Post
Topic
Board Archival
Re: delete
by
TheFascistMind
on 08/10/2014, 04:47:59 UTC
There is nothing wrong with a premine, it is only the intentions and qualities of the founding developer that make the difference.

Without a premine, only a rich developer can buy and mine his own coins. So only rich people should create coins?

I'm not making a moral judgement just an observation of the pragmatics of it.

You simply can't extract enough money very quickly to cover the capital costs of a significant project.

Disagree. You don't pay bounty coins to any developer who is valuing them at their exchange value (you could even have a feature to lock the coins for some months so they can't be spent), rather at their future value. Coins should be very unprofitable to mine (while driving the hashrate through the roof) and the liquidity on the exchanges should be insufficient to gain whale size (sorry risto). There is a designed way to prevent people from wanting to sell their coins at low prices. Thus the only way you get coins in size is via bounties. Also that should very quickly drive the price through the roof too so the coins will be highly valued based on the intense slope of the price chart and the insufficient volume on the exchanges to satisfy all the whales. Over time the volume on the exchanges will increase as the price also does.

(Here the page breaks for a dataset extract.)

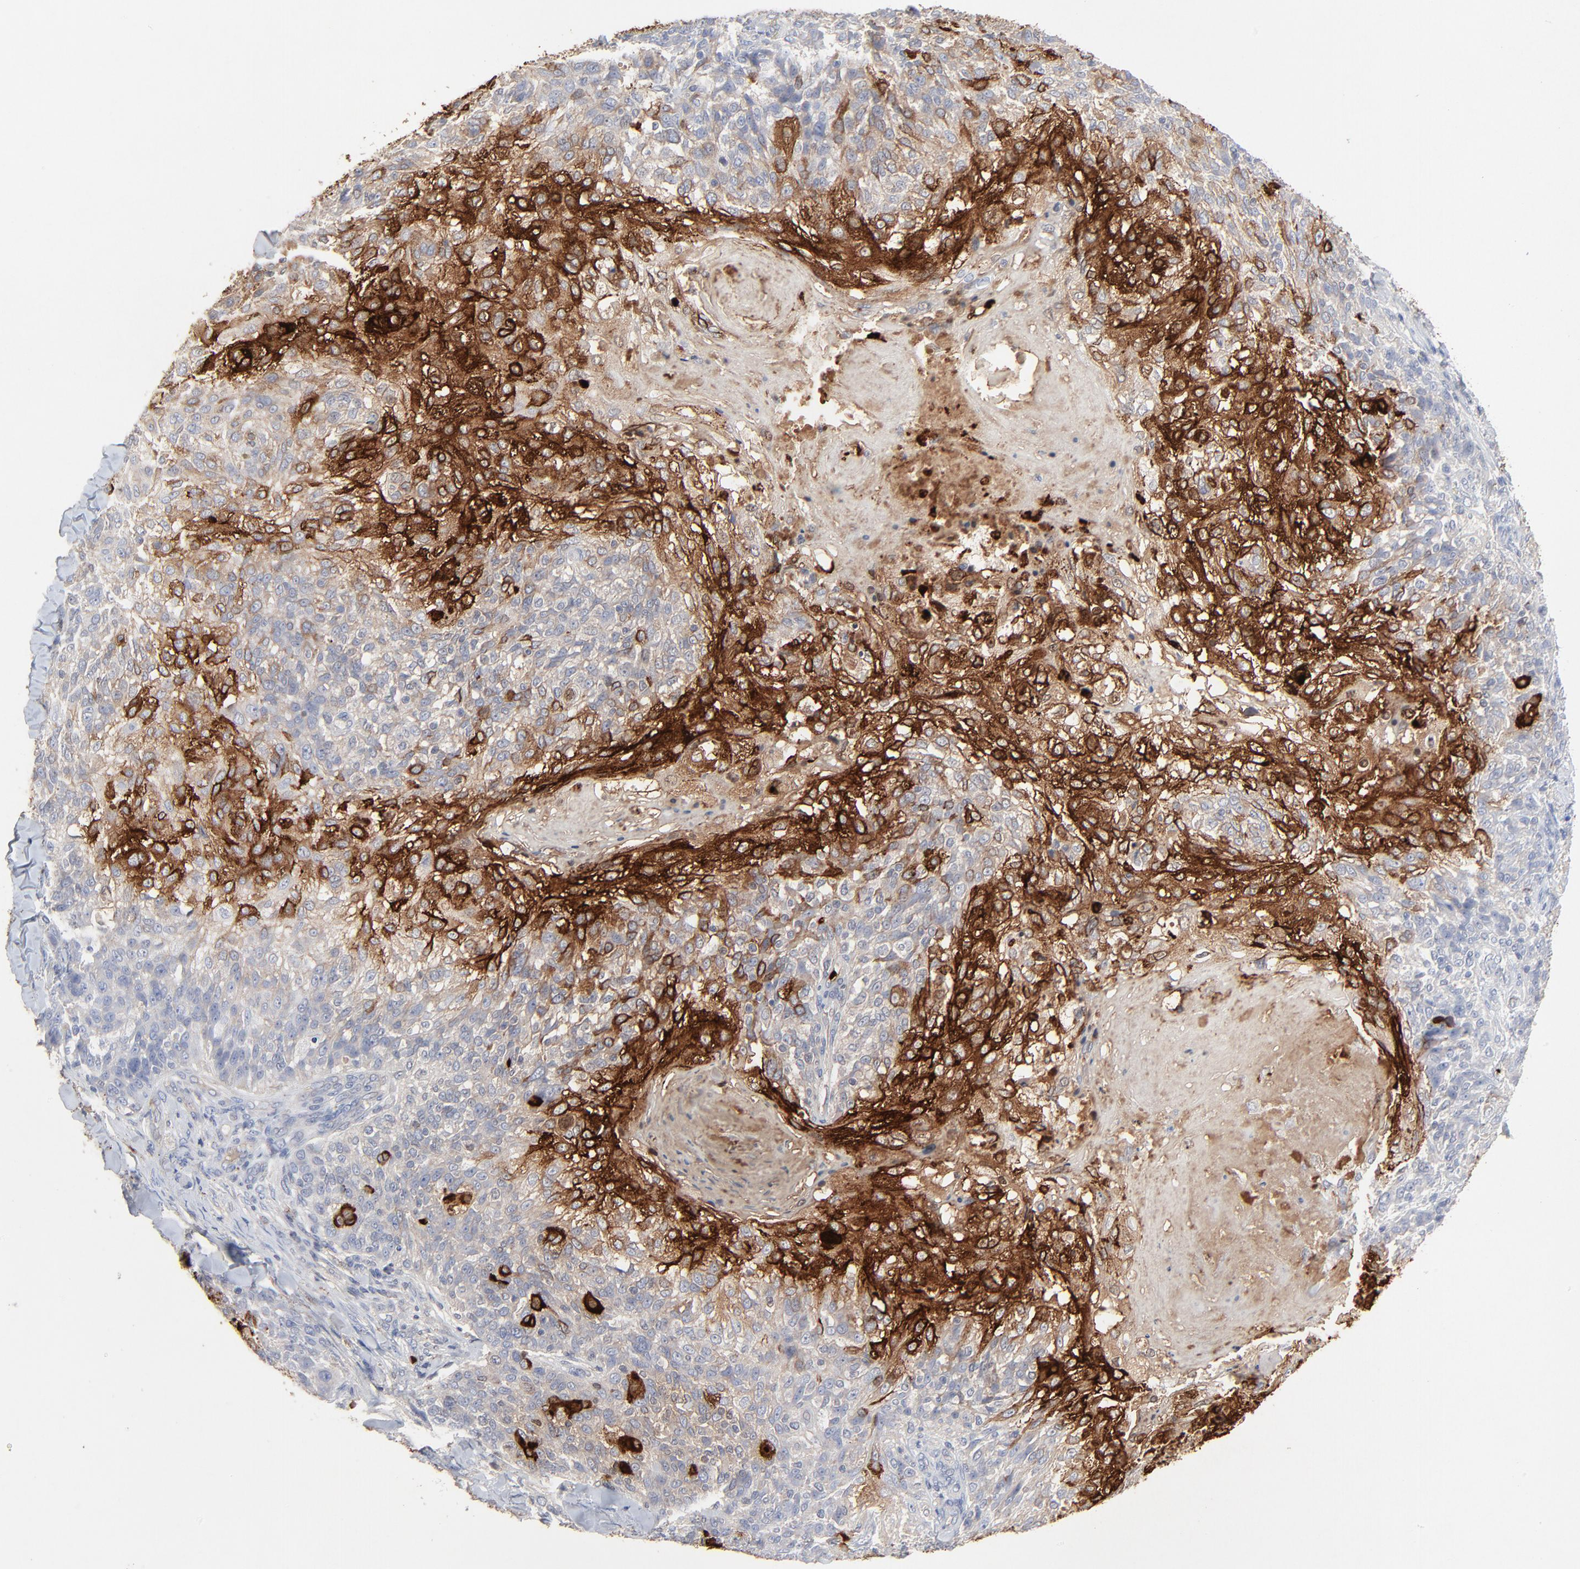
{"staining": {"intensity": "moderate", "quantity": "<25%", "location": "cytoplasmic/membranous"}, "tissue": "skin cancer", "cell_type": "Tumor cells", "image_type": "cancer", "snomed": [{"axis": "morphology", "description": "Normal tissue, NOS"}, {"axis": "morphology", "description": "Squamous cell carcinoma, NOS"}, {"axis": "topography", "description": "Skin"}], "caption": "This is an image of immunohistochemistry (IHC) staining of skin cancer (squamous cell carcinoma), which shows moderate positivity in the cytoplasmic/membranous of tumor cells.", "gene": "LCN2", "patient": {"sex": "female", "age": 83}}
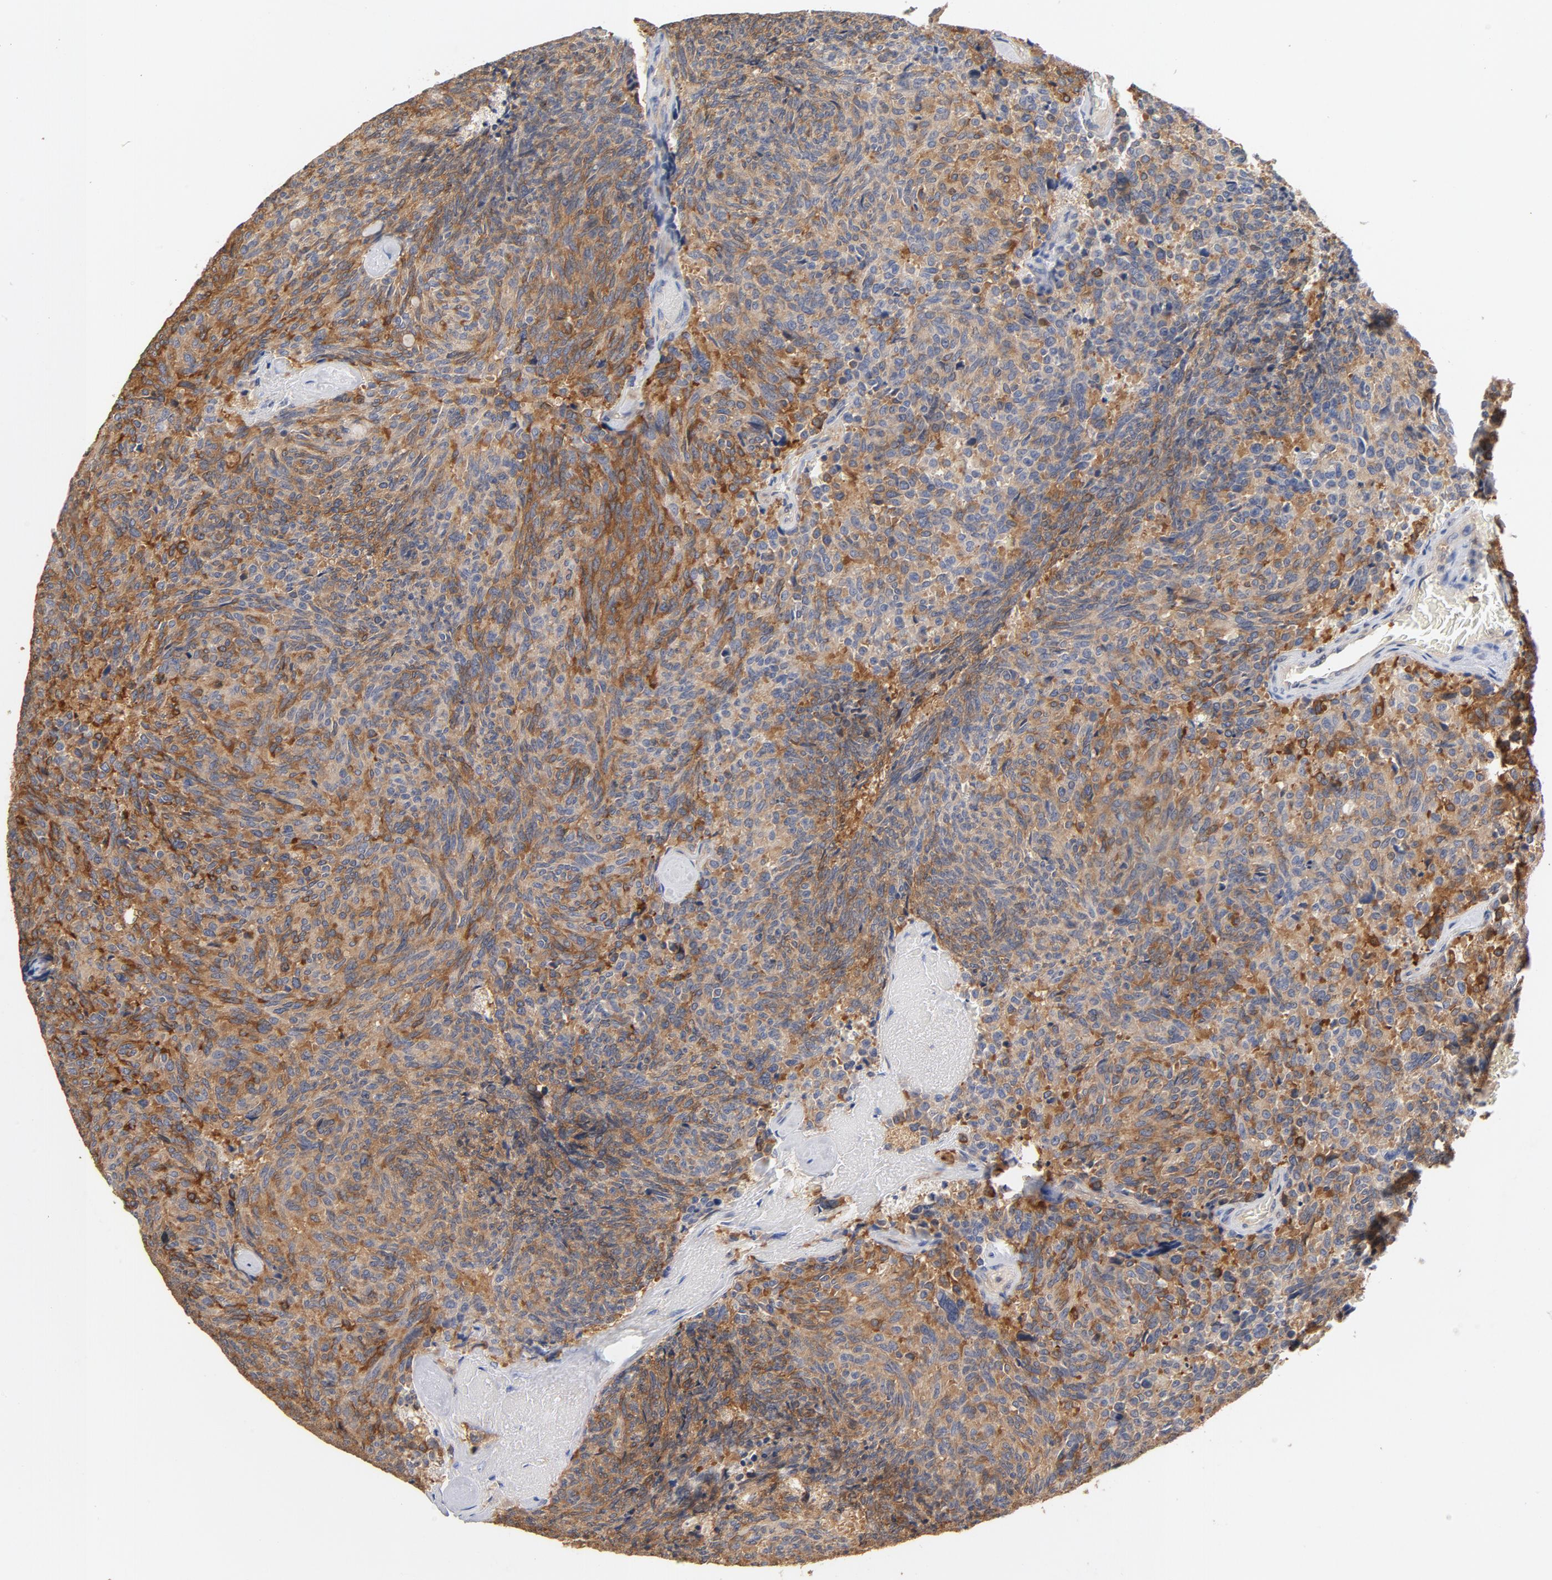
{"staining": {"intensity": "moderate", "quantity": ">75%", "location": "cytoplasmic/membranous"}, "tissue": "carcinoid", "cell_type": "Tumor cells", "image_type": "cancer", "snomed": [{"axis": "morphology", "description": "Carcinoid, malignant, NOS"}, {"axis": "topography", "description": "Pancreas"}], "caption": "Carcinoid was stained to show a protein in brown. There is medium levels of moderate cytoplasmic/membranous positivity in approximately >75% of tumor cells.", "gene": "EZR", "patient": {"sex": "female", "age": 54}}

When I wrote "holistic design", I really meant it.

You can extract enough money to make a pump-and-dump worthwhile, especially if you streamline and industrialize the process to minimize costs, as some have done. Or at least you could six months ago. The market may be sorting that out, but not in a way that helps legitimate developers.

It should be quite clear to astute observers which coins are on such a trajectory.

You can premine and hold with a low profile as you say, but that doesn't help support yourself during the development period. So if you aren't at least rich enough to support yourself, your team, and whatever other costs the project may incur, or you haven't raised capital from someone who is rich enough to sponsor it, you are pretty screwed.

But as you say, it is all relative. If you can live on 500 USD/month then Zoidberg's 750 USD/month is just fine (as long as other costs don't exceed 250 USD/month of course). That limits the potential participants though.

The developer isn't doing it for near-term income. Any developer with that mindset isn't going to accomplish anything. Which is why Zoid's post was so devastating to the BBR price. He showed lack of confidence in the future price of BBR and then talked about new investments which sounds like moving on to other things or not being firmly commitment. Of course the investments could mean new features for BBR but he didn't clarify.